Are You Being Too Hard on International House of Pancakes?

There are leaps of faith, leaps of logic, and leaps of wonder, all of which conflate when we leap onto the page.  Most leaps have safety nets of some sort and you suppose there are safety nets for leaps onto the page as well, but nothing good can come from any of them.

Safety in thinking, wonderment, and writing produces results as flat and unappetizing as hamburgers in a truck stop cafe or, indeed, pancakes as leaden and uninspiring as those served at the International House of Pancakes.

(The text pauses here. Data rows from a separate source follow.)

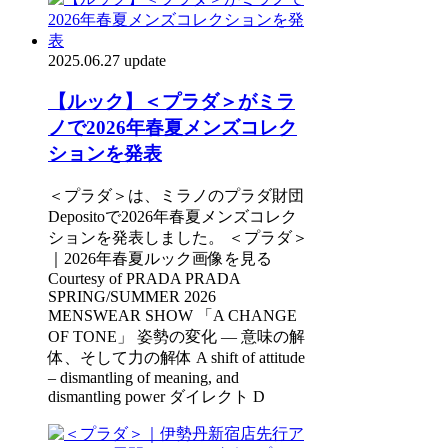
2025.06.27 update
【ルック】＜プラダ＞がミラ
ノで2026年春夏メンズコレク
ションを発表
＜プラダ＞は、ミラノのプラダ財団
Depositoで2026年春夏メンズコレク
ションを発表しました。 ＜プラダ＞
｜2026年春夏ルック画像を見る
Courtesy of PRADA PRADA
SPRING/SUMMER 2026
MENSWEAR SHOW 「A CHANGE
OF TONE」 姿勢の変化 ― 意味の解
体、そして力の解体 A shift of attitude
– dismantling of meaning, and
dismantling power ダイレクト D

You equate safety in such areas--including pancakes--with youthful desire to conform to adult standards long enough to understand that acceptance by the adult world is neither safe not satisfying and is itself not unlike hamburgers in truck stop cafes or the International House of Pancakes.  After a brief spell of conformity, youth sees the substrata of hypocrisy and wants to leap away from it, propelled by a magnificent rebellion that can turn into useful momentum.

Equally useful are the leaps into middle age and beyond, each carrying its own characteristic of fear and gloom in the former and crankiness in the latter, bold, sturdy emotions to serve as leavening for the kind of humor and acceptance that must be forged to help us--each in his or her own way--arrive at a comfort zone from which to experience the outrages and joys inherent in life and to distill them into meaningful works of expression.

When we are passive, even the passivity of being indecisive, we are letting the events define us.  When we are active, however much more formidable the events are than we, our definition is forged by the posture with which we strode forth splat to meet the event.

We have the choice of being ourselves in the story that is us, or one of the unnamed victims.